* [YOUR GOAL] Find the string "Cria" in the records. Copy each line that has it.

◇ ◇ ◇ ◇

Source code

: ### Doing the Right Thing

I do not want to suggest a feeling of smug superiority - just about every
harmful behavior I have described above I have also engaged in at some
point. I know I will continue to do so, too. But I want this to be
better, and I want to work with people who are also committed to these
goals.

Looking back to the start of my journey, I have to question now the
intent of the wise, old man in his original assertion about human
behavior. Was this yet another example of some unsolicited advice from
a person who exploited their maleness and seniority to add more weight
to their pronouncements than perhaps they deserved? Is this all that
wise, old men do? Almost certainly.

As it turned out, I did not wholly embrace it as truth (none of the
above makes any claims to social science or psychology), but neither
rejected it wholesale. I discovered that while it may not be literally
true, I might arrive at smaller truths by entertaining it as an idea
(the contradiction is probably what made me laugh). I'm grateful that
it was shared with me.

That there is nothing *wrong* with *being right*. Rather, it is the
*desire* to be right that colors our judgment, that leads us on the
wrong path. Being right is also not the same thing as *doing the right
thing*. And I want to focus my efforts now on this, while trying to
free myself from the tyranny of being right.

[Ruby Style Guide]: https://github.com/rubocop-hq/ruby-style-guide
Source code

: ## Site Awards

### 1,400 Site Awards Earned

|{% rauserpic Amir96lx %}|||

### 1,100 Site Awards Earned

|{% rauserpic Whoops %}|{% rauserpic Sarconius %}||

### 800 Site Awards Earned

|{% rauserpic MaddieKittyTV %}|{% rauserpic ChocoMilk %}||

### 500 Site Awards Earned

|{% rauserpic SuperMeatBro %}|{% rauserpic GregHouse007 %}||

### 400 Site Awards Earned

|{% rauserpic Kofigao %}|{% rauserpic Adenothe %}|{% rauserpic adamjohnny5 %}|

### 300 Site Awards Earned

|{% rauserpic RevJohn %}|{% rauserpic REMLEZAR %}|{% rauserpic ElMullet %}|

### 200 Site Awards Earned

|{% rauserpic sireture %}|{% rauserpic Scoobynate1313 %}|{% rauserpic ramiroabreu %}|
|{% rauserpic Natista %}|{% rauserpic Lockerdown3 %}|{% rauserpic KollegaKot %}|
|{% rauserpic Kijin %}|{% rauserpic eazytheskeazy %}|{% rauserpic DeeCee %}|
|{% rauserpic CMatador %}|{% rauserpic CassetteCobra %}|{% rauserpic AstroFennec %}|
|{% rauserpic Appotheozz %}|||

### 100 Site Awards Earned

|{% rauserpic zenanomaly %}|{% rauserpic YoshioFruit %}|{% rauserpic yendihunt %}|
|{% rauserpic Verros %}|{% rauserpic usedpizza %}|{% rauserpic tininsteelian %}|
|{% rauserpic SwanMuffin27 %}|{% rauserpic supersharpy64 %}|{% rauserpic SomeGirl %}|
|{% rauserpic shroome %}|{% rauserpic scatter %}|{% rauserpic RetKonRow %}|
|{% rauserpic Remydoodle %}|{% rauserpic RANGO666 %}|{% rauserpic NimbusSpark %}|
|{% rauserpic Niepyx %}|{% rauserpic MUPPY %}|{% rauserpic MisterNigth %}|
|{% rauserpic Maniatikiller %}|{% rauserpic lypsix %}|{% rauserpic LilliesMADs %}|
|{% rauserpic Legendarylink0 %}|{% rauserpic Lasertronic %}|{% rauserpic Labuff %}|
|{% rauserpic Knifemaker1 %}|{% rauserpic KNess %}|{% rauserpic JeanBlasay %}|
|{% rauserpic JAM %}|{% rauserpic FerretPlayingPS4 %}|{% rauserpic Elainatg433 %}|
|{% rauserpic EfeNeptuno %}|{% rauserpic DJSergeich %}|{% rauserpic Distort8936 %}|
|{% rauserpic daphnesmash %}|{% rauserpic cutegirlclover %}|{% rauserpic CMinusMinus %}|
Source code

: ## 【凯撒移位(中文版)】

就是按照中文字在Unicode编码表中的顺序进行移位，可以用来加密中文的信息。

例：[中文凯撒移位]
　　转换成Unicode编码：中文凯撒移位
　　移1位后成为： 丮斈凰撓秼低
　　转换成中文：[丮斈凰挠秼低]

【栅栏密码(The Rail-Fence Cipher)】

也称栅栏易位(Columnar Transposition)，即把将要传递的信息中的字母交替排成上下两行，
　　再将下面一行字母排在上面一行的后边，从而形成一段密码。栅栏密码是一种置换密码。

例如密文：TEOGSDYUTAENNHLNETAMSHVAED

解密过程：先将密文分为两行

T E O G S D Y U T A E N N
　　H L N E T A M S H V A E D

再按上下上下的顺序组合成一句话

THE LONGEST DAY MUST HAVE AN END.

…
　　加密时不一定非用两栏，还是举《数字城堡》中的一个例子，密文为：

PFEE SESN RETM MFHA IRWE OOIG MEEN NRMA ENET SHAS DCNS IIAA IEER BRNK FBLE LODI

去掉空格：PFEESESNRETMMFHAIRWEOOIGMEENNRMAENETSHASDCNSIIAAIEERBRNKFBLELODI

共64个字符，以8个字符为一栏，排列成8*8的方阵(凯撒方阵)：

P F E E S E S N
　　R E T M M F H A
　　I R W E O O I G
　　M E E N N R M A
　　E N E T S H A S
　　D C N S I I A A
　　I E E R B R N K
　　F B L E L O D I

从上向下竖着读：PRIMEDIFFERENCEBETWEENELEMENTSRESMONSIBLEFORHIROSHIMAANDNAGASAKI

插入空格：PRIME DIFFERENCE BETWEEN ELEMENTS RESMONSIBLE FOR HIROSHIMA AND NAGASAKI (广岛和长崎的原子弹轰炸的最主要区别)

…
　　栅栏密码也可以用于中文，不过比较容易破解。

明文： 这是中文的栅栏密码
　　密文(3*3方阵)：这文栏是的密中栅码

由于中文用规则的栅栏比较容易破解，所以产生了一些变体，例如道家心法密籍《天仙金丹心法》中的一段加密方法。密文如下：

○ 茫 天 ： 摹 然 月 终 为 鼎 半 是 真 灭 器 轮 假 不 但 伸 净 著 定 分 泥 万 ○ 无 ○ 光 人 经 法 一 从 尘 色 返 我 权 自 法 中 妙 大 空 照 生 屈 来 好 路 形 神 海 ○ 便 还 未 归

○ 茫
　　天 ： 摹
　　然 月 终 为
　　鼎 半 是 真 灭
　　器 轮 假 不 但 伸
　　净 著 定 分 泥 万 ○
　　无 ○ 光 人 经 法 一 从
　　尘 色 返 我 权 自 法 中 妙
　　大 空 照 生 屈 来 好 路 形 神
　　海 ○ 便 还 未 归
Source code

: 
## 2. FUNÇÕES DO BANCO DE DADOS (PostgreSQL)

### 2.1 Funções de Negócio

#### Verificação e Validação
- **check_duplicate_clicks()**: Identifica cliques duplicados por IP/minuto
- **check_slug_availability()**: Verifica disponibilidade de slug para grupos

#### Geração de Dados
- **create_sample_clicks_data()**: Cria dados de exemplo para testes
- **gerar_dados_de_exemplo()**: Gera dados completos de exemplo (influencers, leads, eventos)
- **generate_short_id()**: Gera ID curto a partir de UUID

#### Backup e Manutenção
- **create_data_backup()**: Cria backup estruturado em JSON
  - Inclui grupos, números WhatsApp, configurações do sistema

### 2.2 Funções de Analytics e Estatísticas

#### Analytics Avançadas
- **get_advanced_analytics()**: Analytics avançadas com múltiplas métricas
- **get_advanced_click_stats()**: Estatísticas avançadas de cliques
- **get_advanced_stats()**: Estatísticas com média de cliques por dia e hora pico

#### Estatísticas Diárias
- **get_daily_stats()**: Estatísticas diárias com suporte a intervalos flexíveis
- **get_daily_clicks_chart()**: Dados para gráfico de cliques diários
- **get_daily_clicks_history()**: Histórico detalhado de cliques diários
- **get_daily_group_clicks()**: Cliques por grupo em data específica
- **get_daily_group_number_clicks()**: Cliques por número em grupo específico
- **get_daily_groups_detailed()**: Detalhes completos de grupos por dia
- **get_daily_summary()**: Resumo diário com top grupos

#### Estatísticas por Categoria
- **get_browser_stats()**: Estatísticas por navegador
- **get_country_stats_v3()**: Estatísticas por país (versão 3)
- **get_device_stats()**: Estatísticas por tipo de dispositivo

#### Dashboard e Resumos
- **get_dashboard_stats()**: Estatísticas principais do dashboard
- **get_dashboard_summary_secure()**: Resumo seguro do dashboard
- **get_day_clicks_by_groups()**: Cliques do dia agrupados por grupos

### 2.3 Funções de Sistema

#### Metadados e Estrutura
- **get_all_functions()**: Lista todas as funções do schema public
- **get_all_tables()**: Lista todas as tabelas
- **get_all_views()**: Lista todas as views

◇ ◇ ◇ ◇

* [ANSWER SECTION]
- **create_sample_clicks_data()**: Cria dados de exemplo para testes
- **create_data_backup()**: Cria backup estruturado em JSON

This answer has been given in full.